■ Work order:
Retype each line of the material below word for word; pictures stay out.

■ Supplied information:
⁂

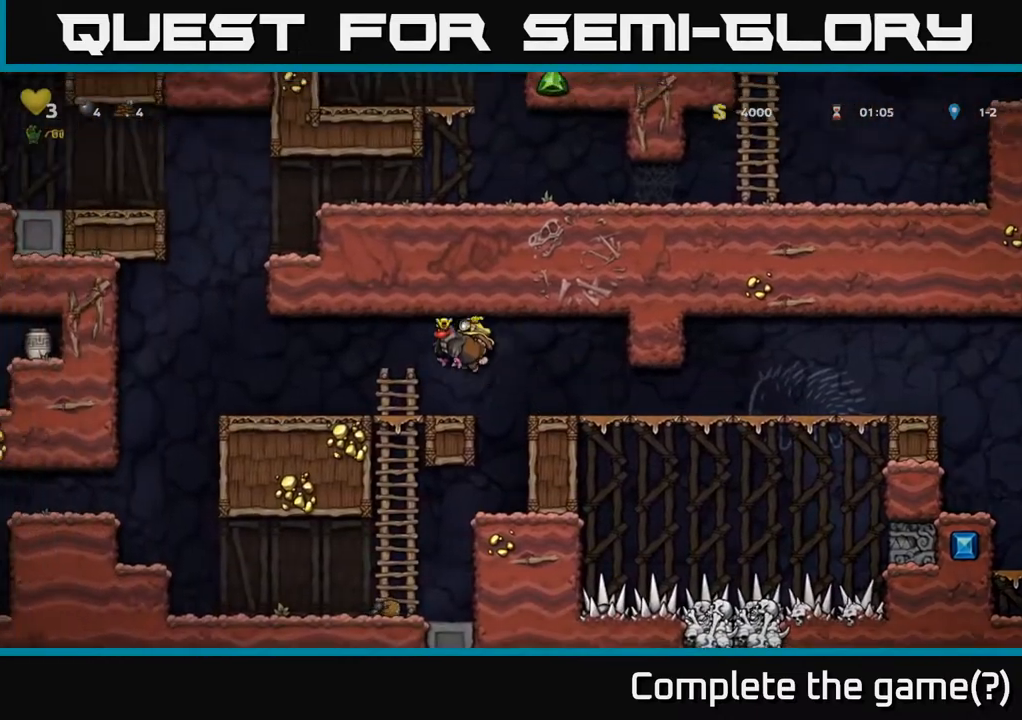
{"buttons": ["DPAD_RIGHT"], "left_stick": "center", "right_stick": "center", "events": [[367, "DPAD_LEFT", "up"], [500, "DPAD_RIGHT", "down"]]}
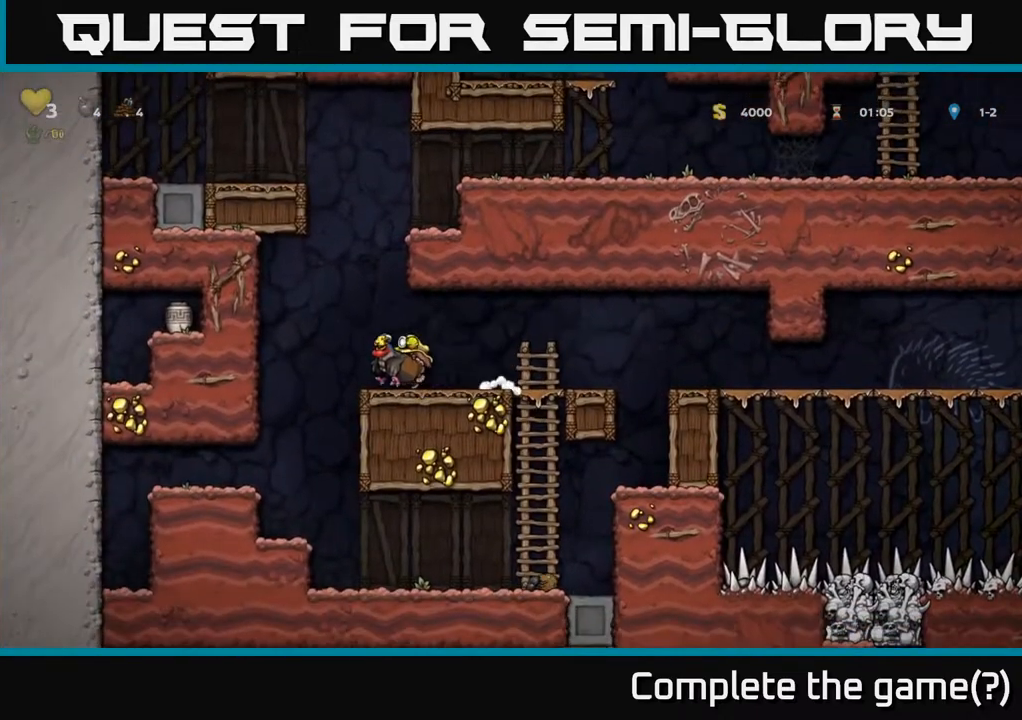
{"buttons": ["DPAD_LEFT"], "left_stick": "center", "right_stick": "center", "events": [[133, "A", "down"], [417, "A", "up"], [417, "DPAD_RIGHT", "up"], [450, "DPAD_LEFT", "down"]]}
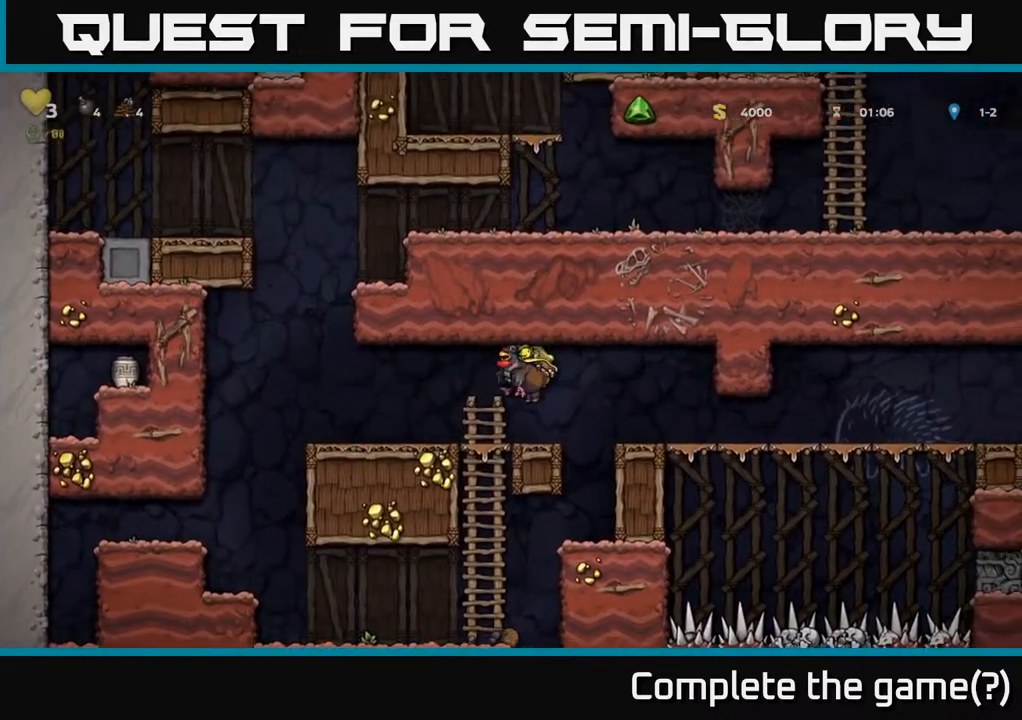
{"buttons": ["DPAD_DOWN"], "left_stick": "center", "right_stick": "center", "events": [[233, "DPAD_LEFT", "up"], [367, "DPAD_DOWN", "down"]]}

⁂

■ Solution to this problem:
{"buttons": ["DPAD_RIGHT"], "left_stick": "center", "right_stick": "center", "events": [[367, "DPAD_LEFT", "up"], [500, "DPAD_RIGHT", "down"]]}
{"buttons": ["DPAD_LEFT"], "left_stick": "center", "right_stick": "center", "events": [[133, "A", "down"], [417, "A", "up"], [417, "DPAD_RIGHT", "up"], [450, "DPAD_LEFT", "down"]]}
{"buttons": ["DPAD_DOWN"], "left_stick": "center", "right_stick": "center", "events": [[233, "DPAD_LEFT", "up"], [367, "DPAD_DOWN", "down"]]}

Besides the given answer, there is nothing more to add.